# Problem statement
Figure out how many lines in these records contain "Answer". Only the number belongs in the reply.

········

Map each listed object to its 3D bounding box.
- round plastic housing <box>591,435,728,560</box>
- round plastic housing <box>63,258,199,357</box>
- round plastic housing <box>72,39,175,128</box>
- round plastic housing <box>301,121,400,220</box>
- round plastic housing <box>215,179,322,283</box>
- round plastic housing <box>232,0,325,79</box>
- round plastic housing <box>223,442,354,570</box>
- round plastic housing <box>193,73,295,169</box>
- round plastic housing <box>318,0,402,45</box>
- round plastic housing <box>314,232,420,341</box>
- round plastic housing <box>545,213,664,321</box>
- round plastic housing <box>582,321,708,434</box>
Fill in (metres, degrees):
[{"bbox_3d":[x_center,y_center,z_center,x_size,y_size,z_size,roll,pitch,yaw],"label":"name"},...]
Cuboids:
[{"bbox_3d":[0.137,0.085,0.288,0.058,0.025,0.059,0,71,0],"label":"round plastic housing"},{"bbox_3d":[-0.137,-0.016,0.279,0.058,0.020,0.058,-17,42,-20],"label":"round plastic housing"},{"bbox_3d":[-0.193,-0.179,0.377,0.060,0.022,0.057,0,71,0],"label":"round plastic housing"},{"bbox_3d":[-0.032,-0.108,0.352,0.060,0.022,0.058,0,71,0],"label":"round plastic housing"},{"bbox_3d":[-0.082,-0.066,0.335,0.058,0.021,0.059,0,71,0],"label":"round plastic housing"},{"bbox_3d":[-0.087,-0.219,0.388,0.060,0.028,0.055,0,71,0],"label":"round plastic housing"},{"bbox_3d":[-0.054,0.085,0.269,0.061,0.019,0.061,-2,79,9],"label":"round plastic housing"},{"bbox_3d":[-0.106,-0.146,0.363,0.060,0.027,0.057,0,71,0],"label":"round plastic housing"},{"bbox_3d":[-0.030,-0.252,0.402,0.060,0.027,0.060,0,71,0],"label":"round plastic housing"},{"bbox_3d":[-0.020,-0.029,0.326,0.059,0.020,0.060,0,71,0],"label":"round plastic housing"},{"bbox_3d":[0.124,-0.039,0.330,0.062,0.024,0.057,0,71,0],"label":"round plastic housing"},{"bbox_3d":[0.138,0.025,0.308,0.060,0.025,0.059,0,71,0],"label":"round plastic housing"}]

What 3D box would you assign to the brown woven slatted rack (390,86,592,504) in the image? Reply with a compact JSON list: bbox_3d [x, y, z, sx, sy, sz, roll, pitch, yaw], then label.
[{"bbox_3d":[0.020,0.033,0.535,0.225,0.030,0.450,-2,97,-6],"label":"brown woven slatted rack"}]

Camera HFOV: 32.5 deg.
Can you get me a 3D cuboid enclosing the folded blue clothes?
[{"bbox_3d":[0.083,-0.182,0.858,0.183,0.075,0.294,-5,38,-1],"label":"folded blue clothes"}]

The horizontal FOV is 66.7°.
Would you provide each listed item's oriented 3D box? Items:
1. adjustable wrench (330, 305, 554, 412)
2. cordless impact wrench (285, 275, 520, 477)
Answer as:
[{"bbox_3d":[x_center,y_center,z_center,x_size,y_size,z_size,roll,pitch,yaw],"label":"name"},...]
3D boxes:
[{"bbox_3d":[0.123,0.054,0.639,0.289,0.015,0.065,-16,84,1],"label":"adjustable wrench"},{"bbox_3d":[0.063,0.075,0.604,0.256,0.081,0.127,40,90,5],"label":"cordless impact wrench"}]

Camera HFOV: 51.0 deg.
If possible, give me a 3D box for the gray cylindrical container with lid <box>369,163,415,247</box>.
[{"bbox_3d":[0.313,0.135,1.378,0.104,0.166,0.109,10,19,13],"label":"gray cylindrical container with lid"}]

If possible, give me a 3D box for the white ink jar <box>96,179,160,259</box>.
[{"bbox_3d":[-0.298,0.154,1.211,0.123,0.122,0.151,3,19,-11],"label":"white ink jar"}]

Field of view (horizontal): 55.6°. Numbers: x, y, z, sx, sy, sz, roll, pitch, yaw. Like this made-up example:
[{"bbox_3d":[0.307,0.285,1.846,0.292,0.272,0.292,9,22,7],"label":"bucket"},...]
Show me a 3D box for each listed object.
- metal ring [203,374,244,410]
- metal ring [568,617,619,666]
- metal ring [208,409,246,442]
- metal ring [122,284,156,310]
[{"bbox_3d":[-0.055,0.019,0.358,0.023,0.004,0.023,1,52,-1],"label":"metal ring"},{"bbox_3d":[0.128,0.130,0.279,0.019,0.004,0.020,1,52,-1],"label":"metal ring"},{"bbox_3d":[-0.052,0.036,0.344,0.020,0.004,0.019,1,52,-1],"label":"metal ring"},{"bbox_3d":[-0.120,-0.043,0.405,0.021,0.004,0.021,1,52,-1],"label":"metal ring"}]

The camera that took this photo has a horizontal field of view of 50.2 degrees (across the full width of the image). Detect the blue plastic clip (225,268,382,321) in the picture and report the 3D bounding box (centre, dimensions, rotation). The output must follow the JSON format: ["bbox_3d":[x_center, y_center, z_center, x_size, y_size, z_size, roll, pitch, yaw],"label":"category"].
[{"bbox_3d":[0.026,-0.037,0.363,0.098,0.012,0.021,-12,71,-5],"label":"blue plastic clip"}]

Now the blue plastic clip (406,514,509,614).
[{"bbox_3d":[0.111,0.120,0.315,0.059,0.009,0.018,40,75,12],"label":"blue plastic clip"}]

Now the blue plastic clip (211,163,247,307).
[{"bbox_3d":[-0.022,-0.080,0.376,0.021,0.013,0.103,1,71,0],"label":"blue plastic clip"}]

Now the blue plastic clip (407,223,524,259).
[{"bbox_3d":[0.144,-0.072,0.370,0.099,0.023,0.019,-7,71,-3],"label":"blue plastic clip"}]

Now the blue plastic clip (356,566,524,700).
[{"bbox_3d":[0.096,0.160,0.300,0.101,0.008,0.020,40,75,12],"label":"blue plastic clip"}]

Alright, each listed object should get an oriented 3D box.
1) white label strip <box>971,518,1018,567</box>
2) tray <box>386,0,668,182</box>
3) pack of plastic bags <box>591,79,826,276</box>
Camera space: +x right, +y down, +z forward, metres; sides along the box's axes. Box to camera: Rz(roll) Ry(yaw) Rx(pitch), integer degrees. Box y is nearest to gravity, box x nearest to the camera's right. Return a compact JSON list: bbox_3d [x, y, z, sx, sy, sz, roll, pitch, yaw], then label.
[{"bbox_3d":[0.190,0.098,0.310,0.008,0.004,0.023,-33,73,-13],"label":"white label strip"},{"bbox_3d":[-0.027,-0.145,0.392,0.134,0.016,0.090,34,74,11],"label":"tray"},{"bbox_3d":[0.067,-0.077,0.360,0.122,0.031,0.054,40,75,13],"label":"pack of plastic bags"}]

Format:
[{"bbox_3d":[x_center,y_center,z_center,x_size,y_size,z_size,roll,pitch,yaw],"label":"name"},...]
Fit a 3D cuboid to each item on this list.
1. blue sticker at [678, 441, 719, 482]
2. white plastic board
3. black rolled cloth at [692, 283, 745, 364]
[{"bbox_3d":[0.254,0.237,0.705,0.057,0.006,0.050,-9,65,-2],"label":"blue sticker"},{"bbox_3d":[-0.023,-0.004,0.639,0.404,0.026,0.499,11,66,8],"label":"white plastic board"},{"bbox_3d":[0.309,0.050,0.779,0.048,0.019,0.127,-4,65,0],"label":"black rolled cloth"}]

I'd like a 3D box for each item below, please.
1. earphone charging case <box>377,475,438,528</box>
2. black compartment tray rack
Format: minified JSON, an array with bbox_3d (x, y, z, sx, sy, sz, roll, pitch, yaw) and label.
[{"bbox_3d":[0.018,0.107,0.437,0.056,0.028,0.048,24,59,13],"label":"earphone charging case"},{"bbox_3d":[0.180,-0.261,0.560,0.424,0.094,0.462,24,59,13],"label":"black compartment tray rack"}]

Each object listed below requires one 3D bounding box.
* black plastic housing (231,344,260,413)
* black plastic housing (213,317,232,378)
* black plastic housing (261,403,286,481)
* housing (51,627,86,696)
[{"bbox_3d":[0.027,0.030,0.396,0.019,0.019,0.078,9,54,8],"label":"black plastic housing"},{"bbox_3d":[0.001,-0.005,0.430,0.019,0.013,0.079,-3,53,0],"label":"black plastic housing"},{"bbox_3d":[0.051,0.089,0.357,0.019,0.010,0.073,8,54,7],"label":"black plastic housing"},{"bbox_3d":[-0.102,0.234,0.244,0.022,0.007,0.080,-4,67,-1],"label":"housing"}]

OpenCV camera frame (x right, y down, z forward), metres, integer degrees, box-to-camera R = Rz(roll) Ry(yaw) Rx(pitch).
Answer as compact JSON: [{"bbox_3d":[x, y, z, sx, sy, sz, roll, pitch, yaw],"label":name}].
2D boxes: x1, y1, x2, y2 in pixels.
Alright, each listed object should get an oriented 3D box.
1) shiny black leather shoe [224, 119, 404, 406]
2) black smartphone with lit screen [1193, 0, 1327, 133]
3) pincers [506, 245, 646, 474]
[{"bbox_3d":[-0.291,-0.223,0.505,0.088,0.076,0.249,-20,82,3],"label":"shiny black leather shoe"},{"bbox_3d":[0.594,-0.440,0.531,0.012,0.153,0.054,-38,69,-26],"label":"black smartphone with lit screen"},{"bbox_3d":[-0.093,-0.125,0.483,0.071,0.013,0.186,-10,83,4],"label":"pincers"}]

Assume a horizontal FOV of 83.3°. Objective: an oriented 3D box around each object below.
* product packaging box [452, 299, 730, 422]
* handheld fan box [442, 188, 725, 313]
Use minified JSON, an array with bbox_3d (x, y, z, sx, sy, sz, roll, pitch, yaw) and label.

········

# Task output
2